En somme, Monsieur Soudan, je n’ai que ma crédibilité comme richesse. La ruiner de façon gratuite est profondément injuste, même si c’est dans le cadre d’une entreprise visant à la défense d’Alpha Condé. Retenez que je n’ai rien à voir avec ces personnalités politiques dont vous affirmez qu’après avoir bénéficié des largesses de ce dernier, elles l’auraient remboursé par de l’ingratitude. »

Mamadou Diop Decroix


La réponse de François Soudan

À l’instar de Moustapha Niasse, Mamadou Diop Decroix s’est senti visé par une phrase de mon éditorial qui, pourtant, ne l’incrimine ni explicitement ni directement : « Au sein du cercle des amis disparus, certains rétorqueront sans doute qu’ils agissent dans l’ombre pour faire libérer celui dont ils ont manifestement beaucoup de mal à faire oublier les largesses passées ».

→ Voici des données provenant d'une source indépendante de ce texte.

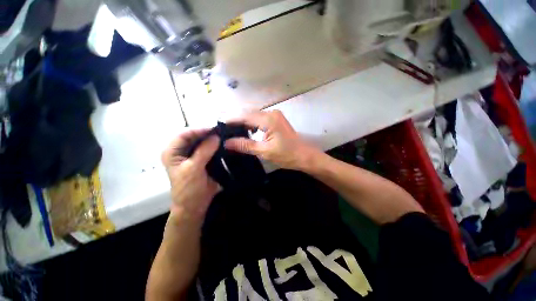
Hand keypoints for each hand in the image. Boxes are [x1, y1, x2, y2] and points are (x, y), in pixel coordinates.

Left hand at [161, 129, 219, 224]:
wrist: (194, 205)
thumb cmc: (188, 189)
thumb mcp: (194, 169)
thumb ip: (204, 151)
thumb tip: (216, 136)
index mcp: (173, 151)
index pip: (185, 134)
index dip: (199, 130)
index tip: (215, 129)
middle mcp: (182, 151)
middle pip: (195, 137)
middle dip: (208, 134)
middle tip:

Aucun nom n’est ajouté à cette phrase, les concernés se reconnaitront. Mais à la différence du président de l’Assemblée nationale sénégalaise, qui a lâché ses chiens de garde pour aboyer contre l’auteur de ces lignes, l’auteur de La Cause du peuple délivre une mise au point courtoise et, je n’en doute pas, sincère.

En revanche, et au vu des commentaires que Mamadou Diop Decroix a joints à sa réaction, la question posée dans ma tribune demeure d’actualité : « Qui, parmi les amis d’Alpha a fait entendre sa voix pour exprimer son indignation et dire que sa réclusion hors de toute procédure légale était de toute évidence inacceptable ? » Personne, hélas.